* Extracted text *
•••
Politics aside, the common sense concepts embedded in the bipartisan national effort to improve public education come down to one enduring idea: that we must improve academic achievement for all children using data-driven decision-making, legitimate, verifiable results, and planned indicators of progress.

Because of the Blueprint, we were far in front of No Child Left Behind even before the legislation became law.

Every year at this meeting, I talk about why our work is so important and why we need to continuously improve. As many of you know, I traveled to China this summer to meet with the Vice Minister of Education Zhang Boaqing and learn more about the system there.
We are living in times when we are no longer separated by geographic, political, or language barriers. What happens in China, in Greece, in India, or in Nigeria impacts us in Baltimore County, and vice versa.

Throughout my trip, I witnessed the many ways that American industry is a part of daily life in China, including manufacturers and service providers based here in the Baltimore region. I could give you countless evidence of this, but here is a very small and concrete example.

When I was leaving China, I walked by an airport snack bar and noticed that the condiments being offered were made by American companies, including our own right up the road in Hunt Valley, McCormick Spice Company.

This was a perfect example for me as I was about to return to America about how much our lives are now intertwined. We are living in exponential times, with technology changing perhaps faster than ever. And where the very technology that has brought us together also threatens to leave us behind.
•••
(Stored data entries)

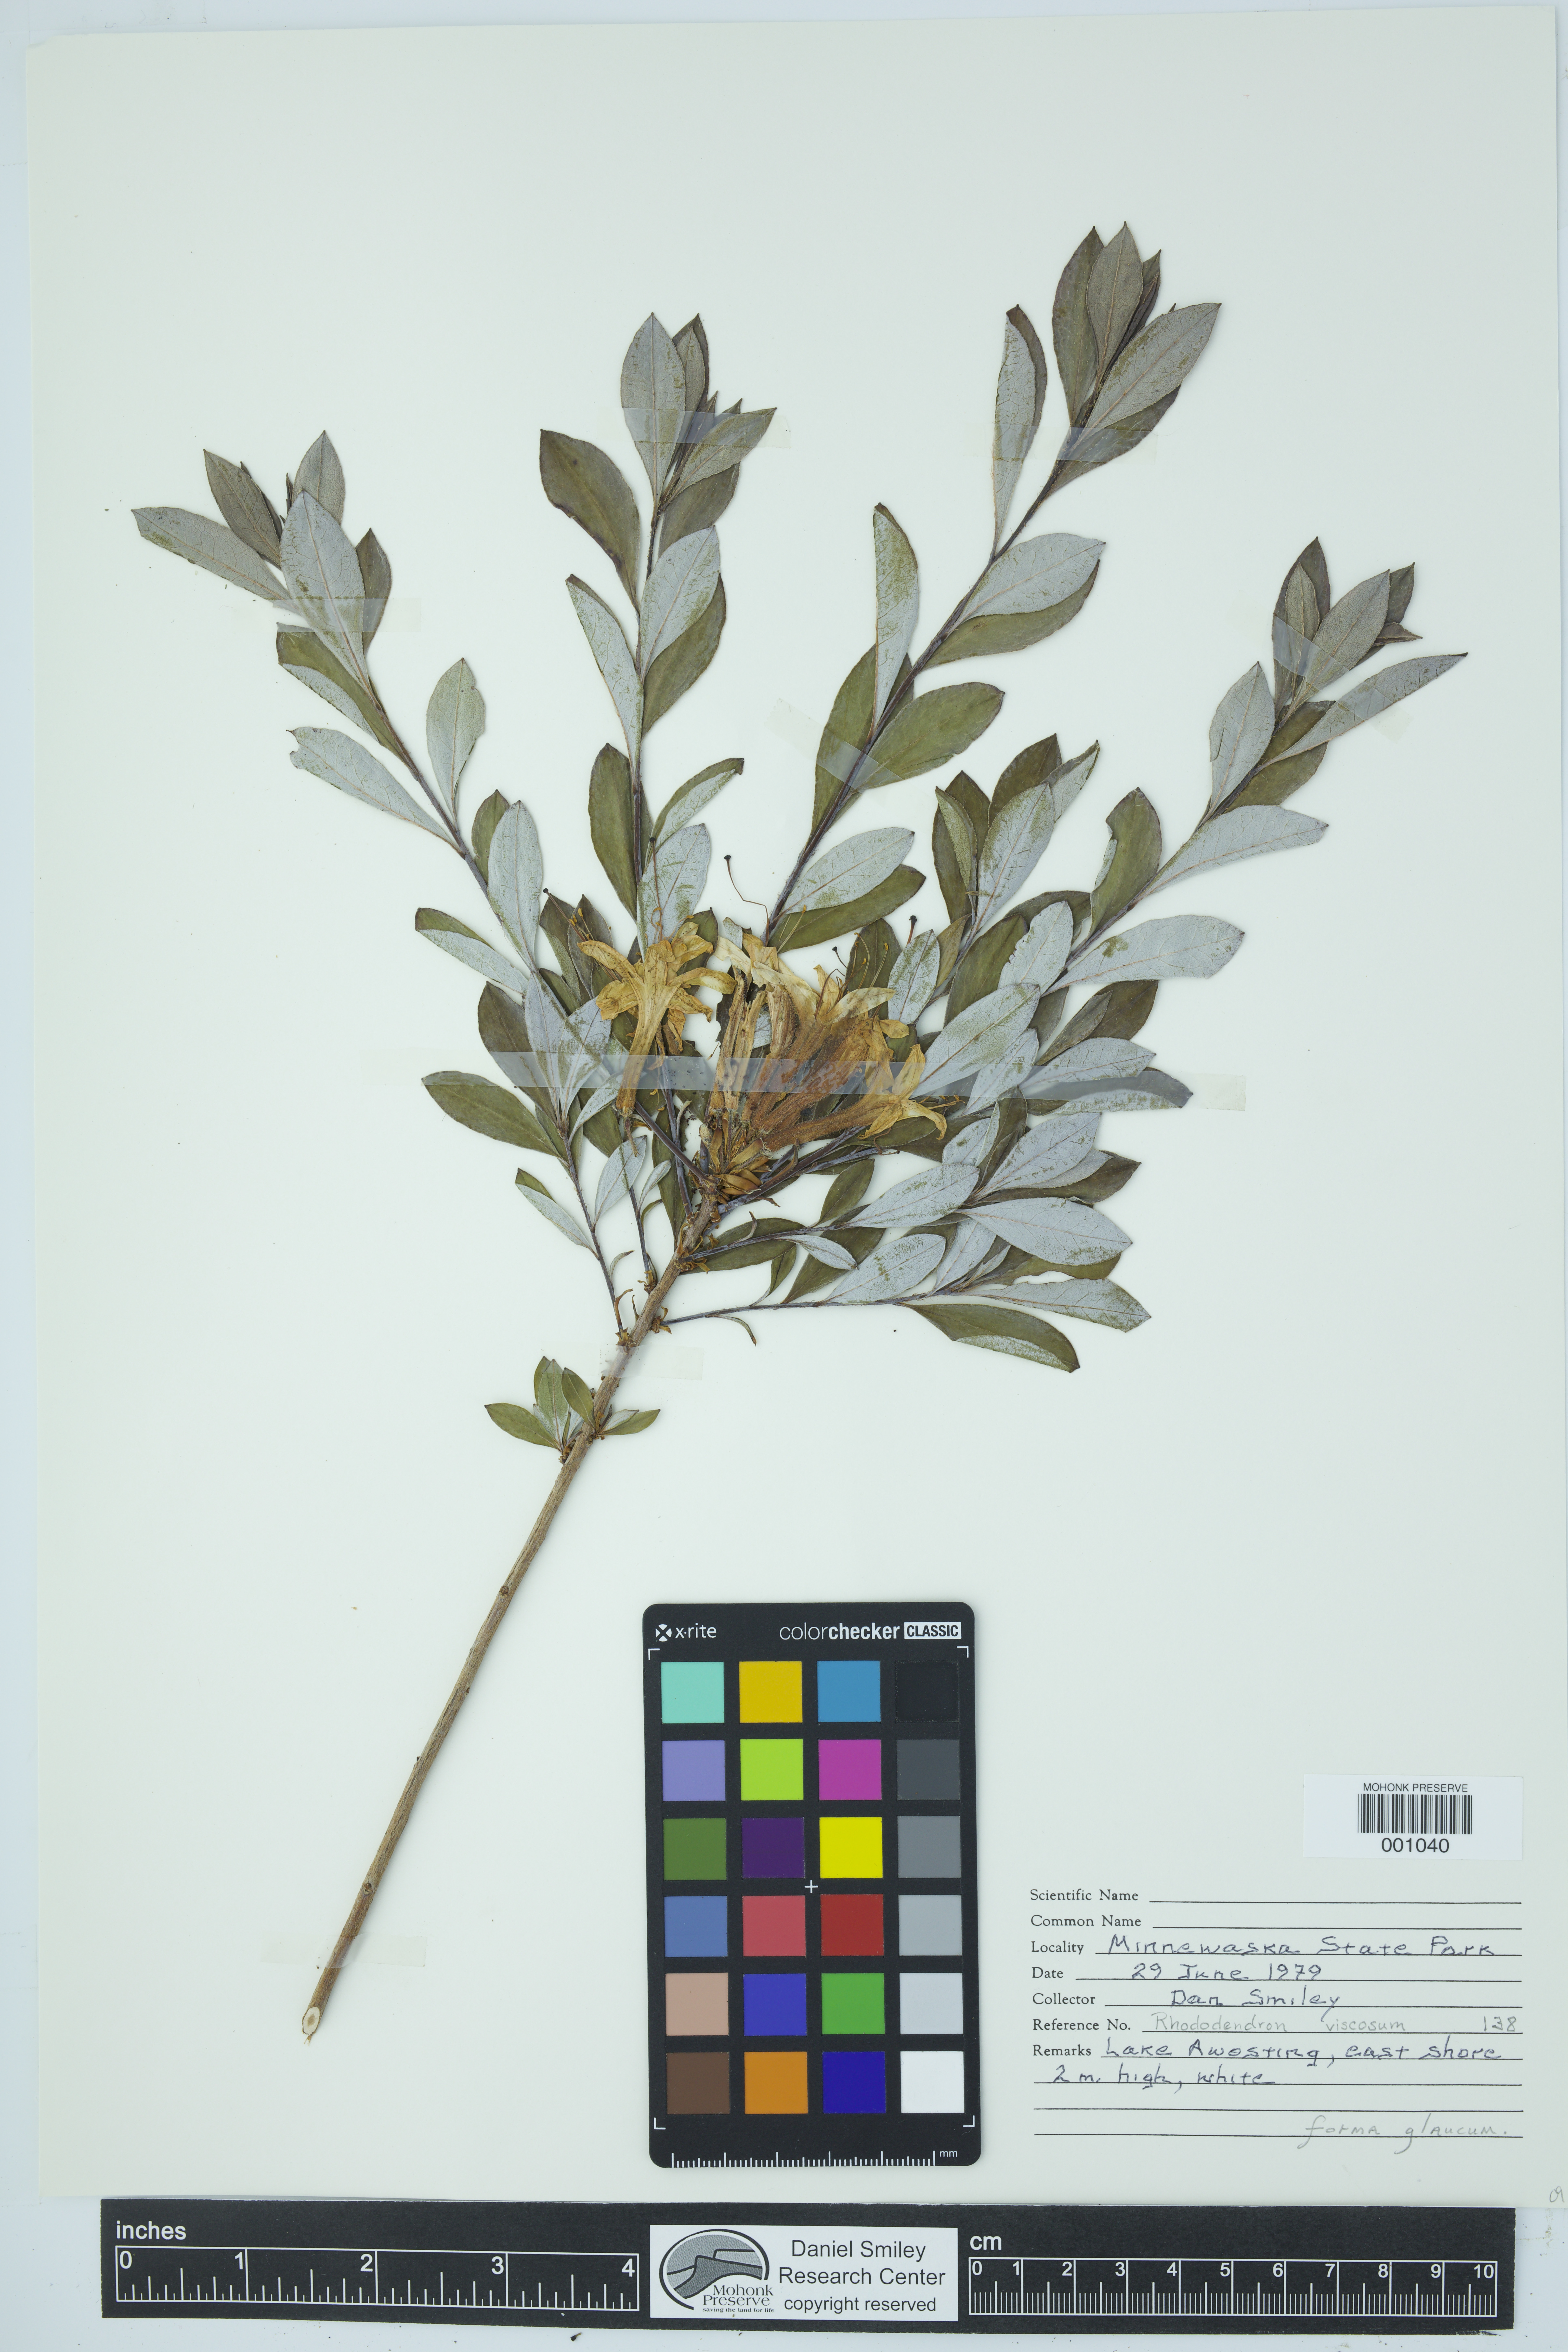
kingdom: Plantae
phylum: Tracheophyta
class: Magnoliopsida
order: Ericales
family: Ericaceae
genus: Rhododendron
•••
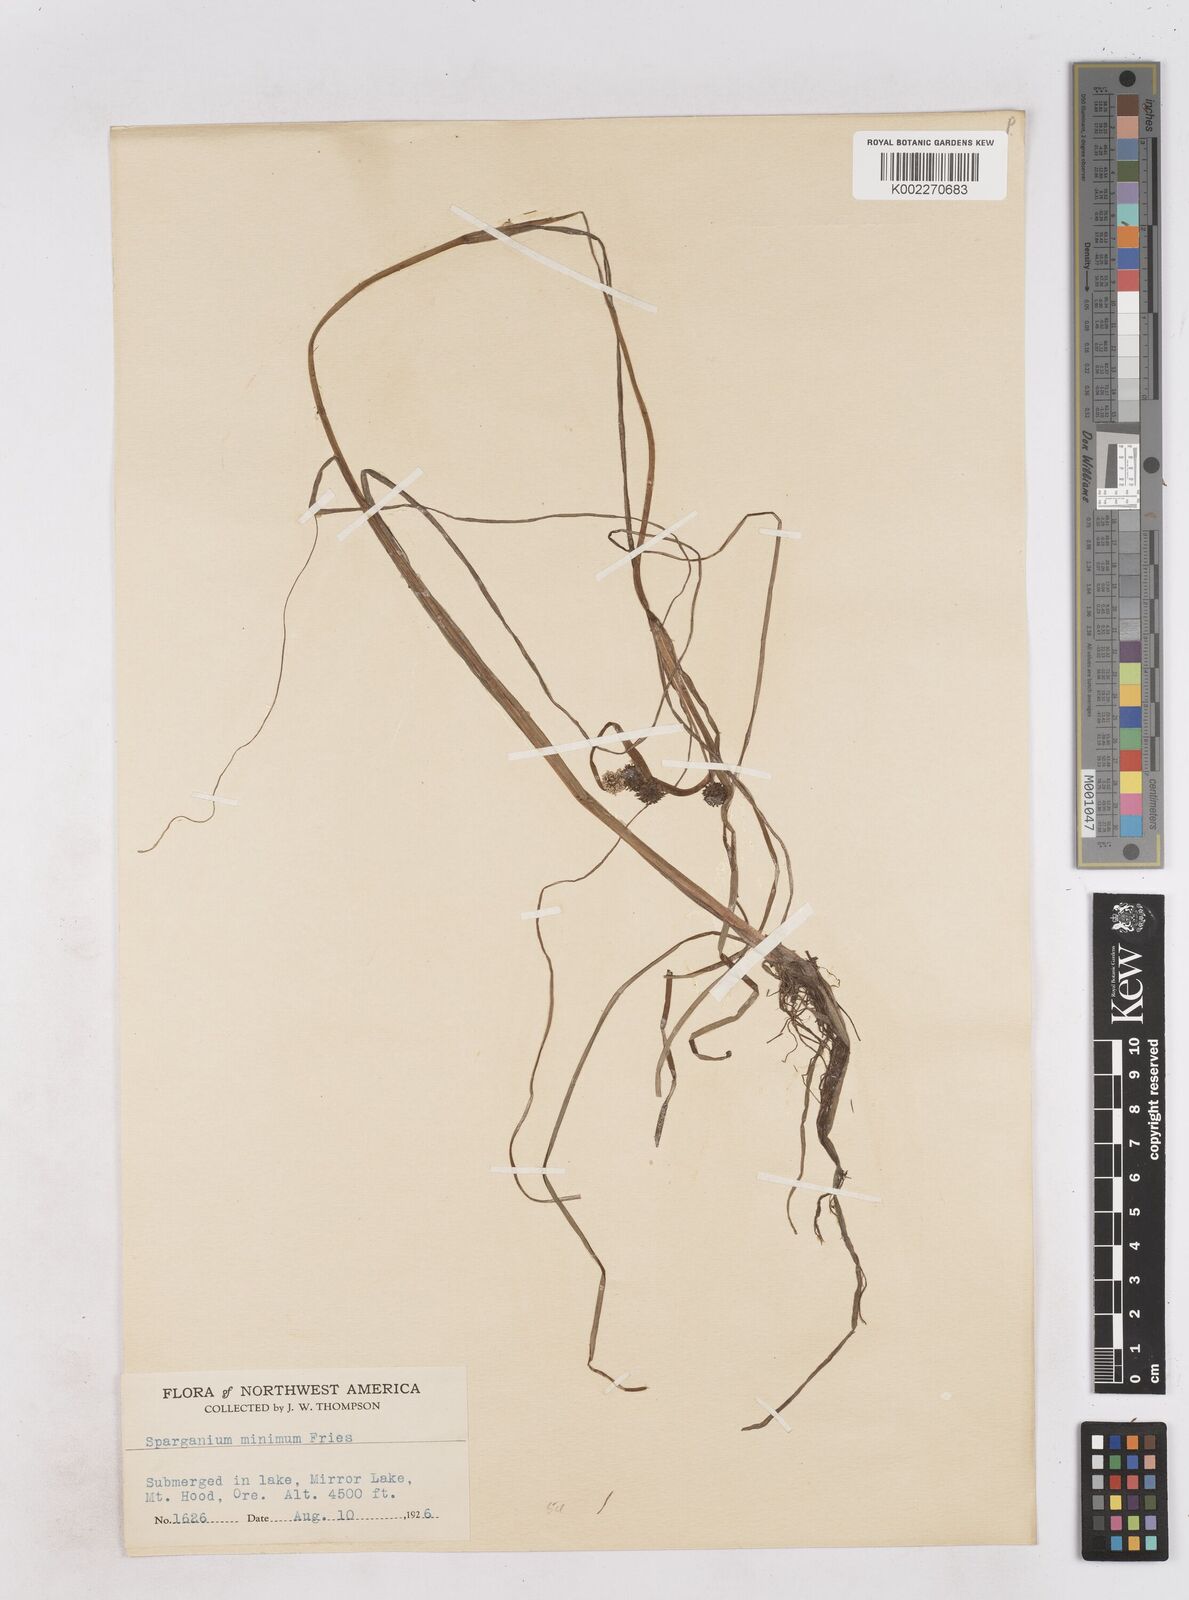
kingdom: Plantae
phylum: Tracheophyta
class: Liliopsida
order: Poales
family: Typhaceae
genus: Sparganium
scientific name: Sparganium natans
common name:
•••
* Work instructions *
1/ List every country named in the education speech.
2/ Carry the education speech forward from its final sentence.
The stored data entries are separate material and are not part of the education speech.

* Results of the exercise *
1/ China, Greece, India, Nigeria, America

2/
According to former Secretary of Education Richard Riley, the top ten in-demand jobs in 2010 will be jobs that did not exist in 2004. As he has said, “We are currently preparing students for jobs that do not yet exist, using technologies that have not been invented, in order to solve problems we do not even know are problems yet.”

Earlier, we reviewed some of our achievements. But, as a matter of practicality, we are too wise to become complacent. We realize that to provide our students with what they need, we must continually improve and advance.

Setting priorities is essential. I would like to share with you our priorities for the 2007-2008 school year:

Student Achievement

Regarding student achievement, noted educator Ron Edmonds once said, “We can, whenever and wherever we choose, successfully teach all children whose schooling is of interest to us. We already know more than we need to do that. Whether or not we do it must finally depend on how we feel about the fact that we haven’t so far.”

What our Blueprint reinforces is that, in Baltimore County, the schooling of all children is of interest to us. This year, we must accelerate our efforts to provide each student with the quality of instruction and support he or she needs, and we must improve our ability to use data and tools like assessTrax to more quickly evaluate student progress and adjust instruction as needed.

Resource Management

We must continue to work aggressively with fiscal authorities to secure funding so that all students will be educated in school environments that are safe and conducive to learning.

Human Resources

Concerning human resources, we continue to implement a comprehensive and aggressive plan to recruit and retain highly qualified staff. Each of you is a part of this plan by doing your part to put the right people in the right positions to ensure that our students learn.

Communications

In the area of communications and marketing, we are accelerating our efforts to share with the public all the good news about our school system and to improve the quality of writing systemwide.

This is not the responsibility of one office in our school system. It is our shared responsibility. We need all 17,000 employees to be ambassadors for our school system and the work that we do. How we communicate with the public brands us, defines who we are.

Remember that 68% of the households in Baltimore County do not include children under the age of 18. But our success is important to this 68%. It determines the overall health of their communities.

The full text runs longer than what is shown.